The ballpark is also notable for its Fifth Third Burger, a 5 lb, 4,800-calorie burger made with five 1/3 lb burger patties and topped with American cheese, nacho cheese sauce, chili, shredded lettuce, diced tomato, salsa, sour cream, and tortilla chips, all stuffed inside an 8 in sesame seed bun. On the Season 2 "Baseball Special" episode of The Travel Channel's Man v. Food, host Adam Richman participated in a challenge in which he had to eat this burger in under the final 21/2 innings of the Whitecaps game (that is, after the 7th Inning Stretch). Adam won the challenge on behalf of "man", earning him a commemorative "Call 911" T-shirt and his photo posted on the Wall of Fame. As of the time of the July 2009 taping, 1,213 Fifth Third Burgers had been sold with Richman becoming just the 157th person to earn the T-shirt.
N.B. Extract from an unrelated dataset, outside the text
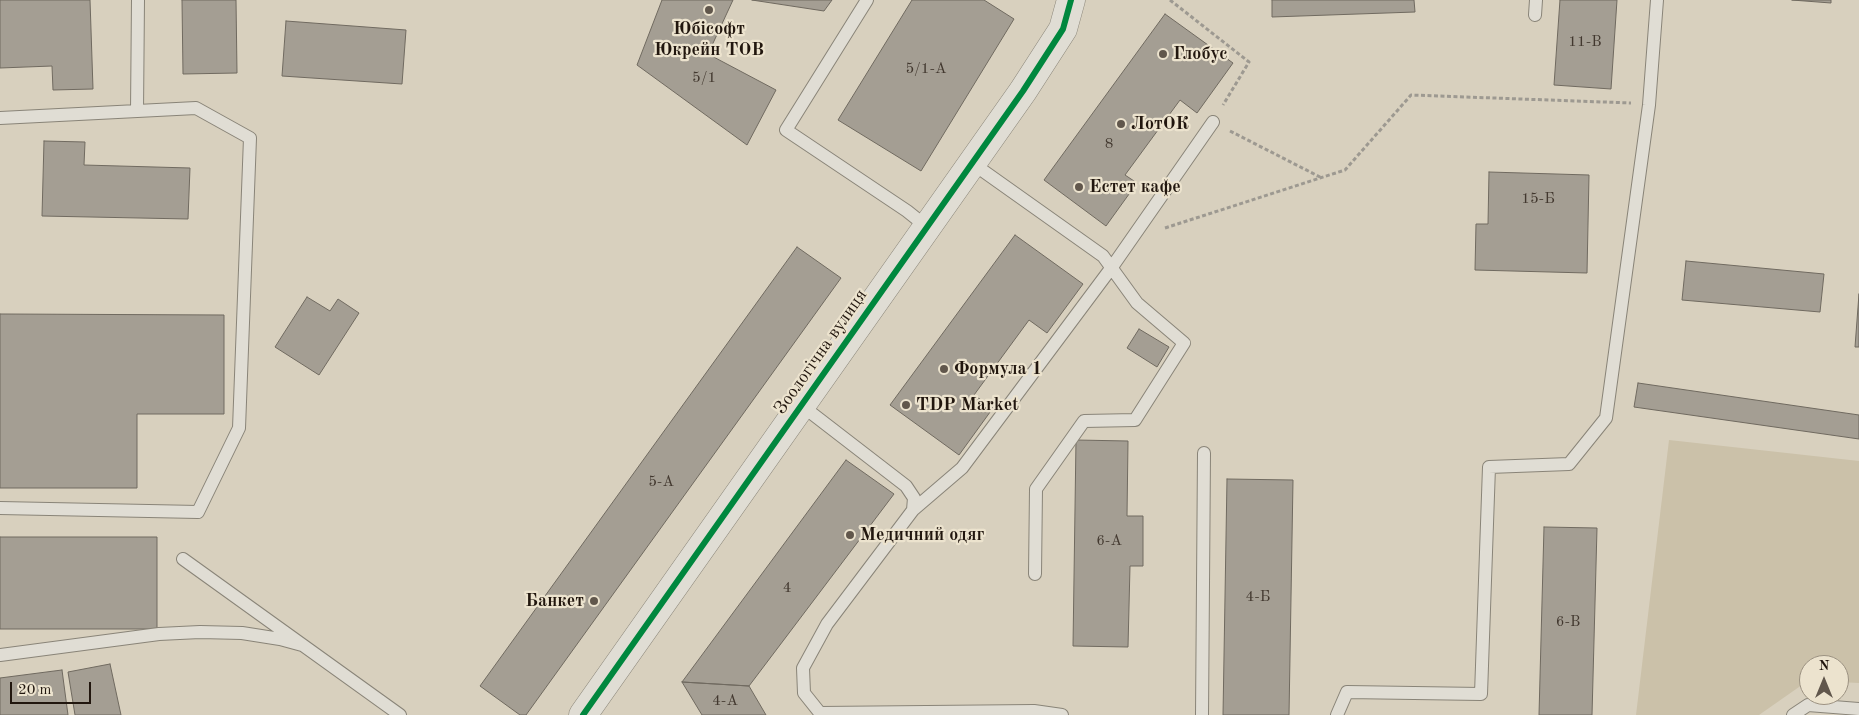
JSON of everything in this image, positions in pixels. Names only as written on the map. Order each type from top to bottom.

On September 29, 2007, Grand Valley State University defeated Wayne State University, 41–10, in the first-ever football game to be played at LMCU Ballpark. Grand Valley wore "Throwback" uniforms for the event.

On January 3, 2014, a fire broke out in one of the skyboxes, destroying much of the first base side of the structure and several skyboxes. The fire was caused by a space heater set next to a Rubbermaid trash can. Employees at the park at the time were able to escape without injury. The stadium reopened in time for Opening Day, and remodeling finished in time for the ballpark to host the 2014 Midwest League All-Star Game.

On October 8, 2016, LMCU Ballpark hosted an international friendly soccer game between Grand Rapids FC and Aurora United FC of Ontario.

== In popular culture ==
B-Roll footage of a game between the West Michigan Whitecaps and South Bend Silver Hawks at then Fifth Third Ballpark is featured in Champ's Whammy! home runs scene in
Anchorman 2: The Legend Continues. Officials with the West Michigan Whitecaps were unaware they would be featured in the movie and only found out after it was released in December 2013.